If there was an airline that enforced this, and set up a dumpster at the gate so anything that didn’t fit in the allotted per passenger space was forcibly taken from the traveler and thrown away – not checked at the gate, not stowed away in another section of the plane, but THROWN IN THE GARBAGE – I would be that airline’s most loyal customer.

I’d rather pay to check my bags than lug around carry-ons anyhow. When they announce boarding, you can usually find me still snoring in the lounge until last call.

Seconded. I’d probably pay for first class at that just to support them.

Carry-on luggage is the bane of my traveling existence. I only fly airlines that don’t have bag fees or if I must, whose fees are less than $20 and I check my shit. I’ve already spent hundreds of dollars on the ticket, if I can’t afford another 20 bucks I can’t afford to go, period. And yet even on those planes there are still the psychos who insist on doing the carry-on dance. Seriously, how much shit do you really need?!

They really ought to draw/paint/mark some dividing lines in those overhead bins and number them to their corresponding seats.
You get your reserved 1.5 linear feet of space and that’s it!

I don’t care about being first to board, and I also don’t mind checking my luggage. Am I hopelessly anachronistic?

If you are a family with a small child you NEED three seats together. So you throw yourself in head first. If you don’t it is no fun having a toddler missing the other parent. No fun to shoulder the care alone, with a kid scared by the sensation of inner ear pressure and bored stiff with sitting still for x hours. No fun annoying another passenger next to you with kid stuff.

But, that’s only an issue on airlines which don’t have assigned seating. In the U.S., I believe that Southwest is the only airline with open seating – all the other majors (American, United / Continental, USAir, Delta / Northwest) all still assign seats.

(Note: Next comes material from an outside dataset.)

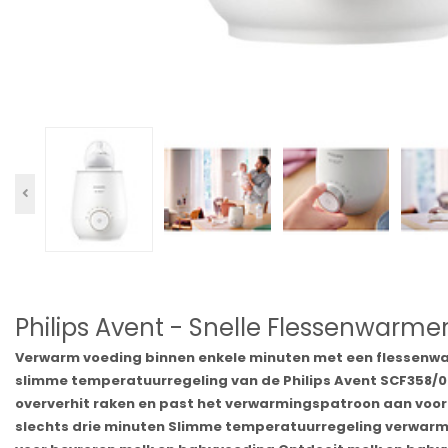
Philips Avent - Snelle Flessenwarme
Verwarm voeding binnen enkele minuten met een flessenwar
slimme temperatuurregeling van de Philips Avent SCF358/
oververhit raken en past het verwarmingspatroon aan voor
slechts drie minuten Slimme temperatuurregeling verwarm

(And, in the U.S., most airlines do “pre-boarding” for families with little kids and people who need extra time to get into their seats, anyway.)

I flew southwest once. I Woll never again fly an airline that doesn’t assign seats. And I fly 2 to 6 times per month.

I’m worse than you. I don’t hate flying. In fact, I think it’s magical that we’re able to get piles of steel weighing hundreds of tonnes into the air just by attaching a pair of flimsy looking wings, and then use them to zip off to foreign locations. When I’m going on a plane, I’m way to busy being amazed to find any part of the process annoying. I’ve come to understand that this is hopelessly out of touch. I’m supposed to bitch and moan the whole time about everything from the security checks to the boarding time to the leg room to the time spent on the tarmac before take-off to the food to the length of the female cabin crew’s skirts. I don’t. I go through all of it in a state of idiotic bliss.

Except that you are not allotted any space per passenger/seat in the overhead bins - there isn’t enough room for everyone to have that much space assigned to them.

Airplanes simply were not designed with that much bin space being used per person, and what you are suggesting is actually entirely impossible to do. The overhead bins were intended for coats, purses and hats, not for large wheeled carry-on bags, and there is no aircraft currently in operation that has space intended for one such bag per passenger.

The CSeries is trying to have this, but no other types of bags/carry-on would fit if everyone brought one of those bags. Also, the aircraft is still in it’s design phase and might not accomplish this goal.

ETA: Martian Bigfoot - I’m the same way. I love air travel, I find commercial planes and airline/airport operations to be fascinating and there isn’t much that annoys me about airplane flights. I’m going to the UK in a couple of weeks and I’m so excited to get to take a plane (which I last did 6 months ago!). They are just so cool!